Terrific teeth for horses
Friday, 18 September 2009
By Rebecca Bush, BSC EqDT, NZ Equine Dentistry
Equine Oral health has been a largely misunderstood or even ignored issue in the larger scheme of horse care.
Most horse owners will realise that a float of sharp edges is necessary but how many horse owners put this high on the list of regular priority tasks?
In the past when horses were an essential part of our livelihoods and economy, the care of the horse’s mouth was better understood. As machinery took over many of the horse’s tasks the knowledge was largely lost, this knowledge has resurfaced and further advances in Equine dentistry are constantly being made.

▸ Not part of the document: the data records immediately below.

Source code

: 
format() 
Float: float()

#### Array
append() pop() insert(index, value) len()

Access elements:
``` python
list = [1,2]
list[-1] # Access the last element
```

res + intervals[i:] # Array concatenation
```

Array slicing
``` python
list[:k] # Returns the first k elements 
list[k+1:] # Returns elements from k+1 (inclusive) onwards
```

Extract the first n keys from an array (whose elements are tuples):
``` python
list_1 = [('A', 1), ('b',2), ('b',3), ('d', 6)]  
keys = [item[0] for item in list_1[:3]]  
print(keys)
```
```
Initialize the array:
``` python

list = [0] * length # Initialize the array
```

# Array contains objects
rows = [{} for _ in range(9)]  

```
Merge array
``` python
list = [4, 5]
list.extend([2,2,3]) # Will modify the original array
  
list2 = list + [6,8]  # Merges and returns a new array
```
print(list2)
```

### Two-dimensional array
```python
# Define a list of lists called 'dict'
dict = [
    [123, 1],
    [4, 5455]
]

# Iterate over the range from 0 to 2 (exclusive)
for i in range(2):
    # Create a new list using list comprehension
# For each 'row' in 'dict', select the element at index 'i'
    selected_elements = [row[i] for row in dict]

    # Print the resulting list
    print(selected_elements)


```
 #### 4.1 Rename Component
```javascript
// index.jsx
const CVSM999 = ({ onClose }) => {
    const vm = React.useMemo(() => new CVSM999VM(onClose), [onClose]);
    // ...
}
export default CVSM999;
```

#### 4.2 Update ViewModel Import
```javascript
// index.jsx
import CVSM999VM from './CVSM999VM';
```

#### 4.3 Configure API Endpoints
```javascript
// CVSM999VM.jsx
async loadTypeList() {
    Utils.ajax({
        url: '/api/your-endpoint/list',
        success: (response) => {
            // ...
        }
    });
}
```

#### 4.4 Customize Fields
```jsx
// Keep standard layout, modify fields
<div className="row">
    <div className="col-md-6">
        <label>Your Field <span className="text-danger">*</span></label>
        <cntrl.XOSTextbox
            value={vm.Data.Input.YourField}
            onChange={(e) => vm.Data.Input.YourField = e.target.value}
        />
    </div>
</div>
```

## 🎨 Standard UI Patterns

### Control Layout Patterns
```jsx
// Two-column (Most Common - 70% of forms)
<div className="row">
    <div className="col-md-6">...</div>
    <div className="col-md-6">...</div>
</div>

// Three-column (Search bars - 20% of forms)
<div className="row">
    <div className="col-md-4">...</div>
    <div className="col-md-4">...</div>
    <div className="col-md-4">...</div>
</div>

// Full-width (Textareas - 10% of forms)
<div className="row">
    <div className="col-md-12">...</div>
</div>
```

The most common cause of periodontal disease in both humans and horses is an imbalance of the bacteria normally residing in the mouth caused by acid conditions.
We all know sugary, acidic drinks and foods are the main culprits in humans, the major cause in the horse is in fact reduced masticatory function.
Horses’ teeth work differently than humans, the pressures involved are a lot greater and each tooth erupts and wears against opposing teeth at a similar rate throughout their lives.
Any minor rotation of a tooth, slightly imperfect alignment or differences in length of upper and lower jaw sets up a process of uneven wear which increases over time and eventually causes major problems.
This process is a double edged blade, imbalances in the mouth can cause teeth to move away from their intended position creating areas where food can get jammed and bacteria can flourish. They also change the jaw movements of the horse while eating, reducing saliva flow and therefore further encouraging the conditions for required for damaging bacterial growth.
The goal of every Equine Dentist is to maintain correct masticatory function, optimising health and performance. Regular yearly maintenance does prevent the early onset of dental disease, unfortunately every equine dentist will regularly see horses that have not had this care and do need more advanced treatment.
Until recently balancing the mouth and removal of teeth have been the only real options available to the equine dentist, but more advanced technology is on the horizon.
Removal of potentially damaging calcified build-up by the use of an ultrasonic scaler used in human dentistry and now on horses is showing great potential for improving the outlook of periodontal disease and premature tooth loss in horses.